▶ [Saved entries]:

★ ★ ★ ★

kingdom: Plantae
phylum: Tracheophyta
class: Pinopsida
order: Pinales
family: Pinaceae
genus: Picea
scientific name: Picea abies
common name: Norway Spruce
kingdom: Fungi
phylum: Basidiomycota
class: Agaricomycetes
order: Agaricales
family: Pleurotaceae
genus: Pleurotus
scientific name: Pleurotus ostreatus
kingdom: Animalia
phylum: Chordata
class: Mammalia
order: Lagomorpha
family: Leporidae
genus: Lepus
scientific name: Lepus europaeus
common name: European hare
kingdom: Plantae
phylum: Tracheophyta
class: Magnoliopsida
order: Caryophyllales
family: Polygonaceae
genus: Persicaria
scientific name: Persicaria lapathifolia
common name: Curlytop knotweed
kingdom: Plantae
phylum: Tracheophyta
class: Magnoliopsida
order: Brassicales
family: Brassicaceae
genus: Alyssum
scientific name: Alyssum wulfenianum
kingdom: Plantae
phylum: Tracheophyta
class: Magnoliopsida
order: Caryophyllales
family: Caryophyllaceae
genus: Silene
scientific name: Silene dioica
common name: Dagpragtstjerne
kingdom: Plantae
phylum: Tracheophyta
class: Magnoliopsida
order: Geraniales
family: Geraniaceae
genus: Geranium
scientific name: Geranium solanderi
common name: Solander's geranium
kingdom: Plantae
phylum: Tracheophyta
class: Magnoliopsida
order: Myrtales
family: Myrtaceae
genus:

★ ★ ★ ★

▶ [EXERCISE AIM]:
Present the lines of all the items above as one numbered list, leaving out any blank lines.

▶ [CORRECT ANSWER]:
1. kingdom: Plantae
2. phylum: Tracheophyta
3. class: Pinopsida
4. order: Pinales
5. family: Pinaceae
6. genus: Picea
7. scientific name: Picea abies
8. common name: Norway Spruce
9. kingdom: Fungi
10. phylum: Basidiomycota
11. class: Agaricomycetes
12. order: Agaricales
13. family: Pleurotaceae
14. genus: Pleurotus
15. scientific name: Pleurotus ostreatus
16. kingdom: Animalia
17. phylum: Chordata
18. class: Mammalia
19. order: Lagomorpha
20. family: Leporidae
21. genus: Lepus
22. scientific name: Lepus europaeus
23. common name: European hare
24. kingdom: Plantae
25. phylum: Tracheophyta
26. class: Magnoliopsida
27. order: Caryophyllales
28. family: Polygonaceae
29. genus: Persicaria
30. scientific name: Persicaria lapathifolia
31. common name: Curlytop knotweed
32. kingdom: Plantae
33. phylum: Tracheophyta
34. class: Magnoliopsida
35. order: Brassicales
36. family: Brassicaceae
37. genus: Alyssum
38. scientific name: Alyssum wulfenianum
39. kingdom: Plantae
40. phylum: Tracheophyta
41. class: Magnoliopsida
42. order: Caryophyllales
43. family: Caryophyllaceae
44. genus: Silene
45. scientific name: Silene dioica
46. common name: Dagpragtstjerne
47. kingdom: Plantae
48. phylum: Tracheophyta
49. class: Magnoliopsida
50. order: Geraniales
51. family: Geraniaceae
52. genus: Geranium
53. scientific name: Geranium solanderi
54. common name: Solander's geranium
55. kingdom: Plantae
56. phylum: Tracheophyta
57. class: Magnoliopsida
58. order: Myrtales
59. family: Myrtaceae
60. genus:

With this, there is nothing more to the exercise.